One common refrain has been that the renewable generation thus far introduced can't have increased residential bills because there isn't much of it.  It seems rather silly to rebut arguments that power at $110+/MWh, supported by expensive CCGT (gas) plants to run at low capacity, could bump far cheaper, publicly owned, supply, and bills not be impacted, but ... Most residential consumers know more about the total increase in their bills than the line items those increases are occurring on - and the bulk of the increases previously came on the delivery line (which is convenient for the government as it varies from one area to another).  The government attributes this to the sorry state of the system left by the previous regime, but reviewing Hydro One's annual reporting that doesn't hold up.  OM&A expenses are up only 32.5% over the past decade - capital expenditures are up 5 times that percentage.  I don't need to argue that the spending is primarily driven by new initiatives - the bookkeeping says it is.  Hydro One's rates are set on a formula based on a return of equity, so they have an incentive to categorize expenses as capital expenditures - but certainly a great amount of spending is being done to accommodate intermittent renewable generation sources (including the smart grid initiatives to facilitate more distributed generation sources, and to influence demand profiles).

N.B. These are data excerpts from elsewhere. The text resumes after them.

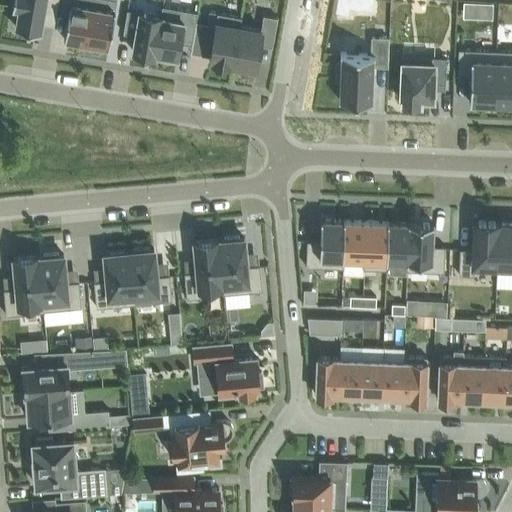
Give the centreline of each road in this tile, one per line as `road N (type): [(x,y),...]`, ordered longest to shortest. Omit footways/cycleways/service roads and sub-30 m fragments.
road 1 (residential): [(0,210),(258,189),(280,180)]
road 2 (residential): [(267,126),(0,81)]
road 3 (residential): [(297,420),(280,180)]
road 4 (residential): [(511,166),(293,156)]
road 5 (residential): [(297,420),(511,436)]
road 6 (residential): [(293,0),(267,126)]
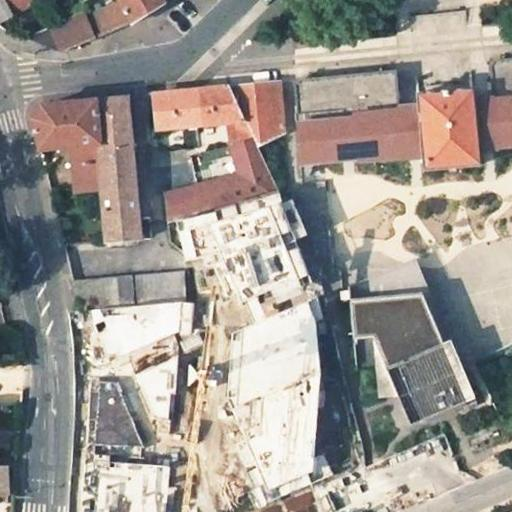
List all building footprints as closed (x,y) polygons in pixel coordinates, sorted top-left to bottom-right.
[(0,0),(0,22),(38,0),(0,0)] [(118,0),(121,4),(132,22),(164,2),(162,0),(118,0)] [(121,4),(90,21),(99,36),(132,22),(121,4)] [(53,27),(63,51),(99,36),(90,21),(85,12),(53,27)] [(53,27),(32,37),(63,51),(53,27)] [(294,81),(297,113),(294,114),(299,162),(358,155),(358,158),(403,155),(403,157),(425,155),(427,168),(476,162),(475,149),(497,147),(497,145),(511,143),(511,59),(503,60),(489,61),(493,98),(473,100),(472,88),(416,94),(417,106),(398,108),(394,71),(392,71),(381,73),(294,81)] [(278,83),(229,87),(252,137),(256,145),(283,132),(278,83)] [(156,126),(228,120),(230,144),(237,142),(252,137),(229,87),(214,89),(153,95),(156,126)] [(127,98),(93,102),(97,150),(100,185),(101,192),(103,216),(105,242),(138,238),(136,213),(134,182),(131,147),(127,98)] [(40,147),(71,144),(76,195),(101,192),(100,185),(97,150),(93,102),(43,107),(34,118),(40,147)] [(256,146),(256,145),(252,137),(237,142),(240,150),(256,146)] [(266,167),(193,186),(164,193),(166,223),(172,221),(200,214),(207,212),(278,193),(266,167)] [(172,221),(183,264),(216,255),(240,310),(303,280),(306,283),(319,279),(287,199),(209,221),(207,212),(172,221)] [(409,259),(345,265),(352,333),(436,324),(409,259)] [(181,272),(72,281),(79,310),(88,309),(178,300),(183,300),(181,272)] [(336,350),(320,293),(232,330),(228,397),(234,399),(236,408),(259,394),(255,430),(238,446),(246,465),(254,463),(263,484),(258,485),(267,502),(336,473),(326,450),(319,454),(322,404),(327,402),(329,387),(323,387),(329,372),(336,350)] [(120,376),(171,358),(172,339),(185,333),(178,300),(88,309),(120,376)] [(464,395),(436,324),(352,333),(352,335),(372,333),(384,363),(407,418),(464,395)] [(372,333),(352,335),(356,366),(384,363),(372,333)] [(176,366),(144,379),(155,414),(169,415),(170,390),(174,390),(176,366)] [(167,511),(172,461),(146,461),(148,444),(119,382),(101,381),(95,458),(75,456),(70,511),(167,511)]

Industrial wind turbines, and solar panels, are not expected to lower greenhouse gas emissions in Ontario - nor are they likely to reduce any other type of emissions.  The Ontario Society of Professional Engineers (OSPE) recently released a report titled "Wind and the Electrical Grid: Mitigating the Rise in Electricity Rates and Greenhouse Gas Emissions."  That report is fine, but it makes some assumptions that are questionable including suggesting Ontario could get long-term power purchase agreements from other jurisdiction, for clean electricity production (in terms of greenhouse gas emissions).
The suggestion is not credulous.  The New England states, including Massachusetts, refused defining hydro as clean specifically to encourage local generation over clean imports (not only from Quebec, but if there was free trading the 4000MW undeveloped on the Churchill system would likely find a way to be developed).  Similarly, hydro projects in Manitoba are seeing big reductions in commitments for long term PPAs from Minnesota, concurrent with Minnesota planning to move to more local production.  Ontario is a poster child for how not to trade to begin with - having both protectionist legislation for production, and dumping excess production far below the price paid within it's borders.
The other mistake OSPE makes is assuming the government has any intention of maintaining greenhouse gas levels at the low level they have finally returned to.  The last time we were at emissions levels this low the environmentally credentialed Maurice Strong had just taken over Ontario Hydro and nuclear units would soon start to be idled, as coal units would be cranked up.  Between 1994 and 1998 CO2e emissions would double, and by 2000 emissions were 2.5 times what they were in 1994.  The country most often cited as inspiration for Ontario's FIT, and related energy policies, is Germany.  Despite the absorption of dirty East Germany, German electricity generation from fossil fuels (lignite, hard coal, natural gas and petroleum products) is unchanged since 1990 (translate last listed .pdf here).  
Emissions are not the target of the supporters of renewables.

1978 Book Cover (sourced from BNC)
In Ontario, as in Germany, it is increasingly clear that the nonsense about what renewables are supposed to be doing (generating electricity) is simply a mask for what they really are doing - which is eliminating the possibility of having significant baseload supply operating on the grid.

Specifically, they are weapons to displace nuclear.  And in blessing this FIT review, Bentley has moved to finish off the annihilation of Ontario's nuclear sector started by Minister Smitherman.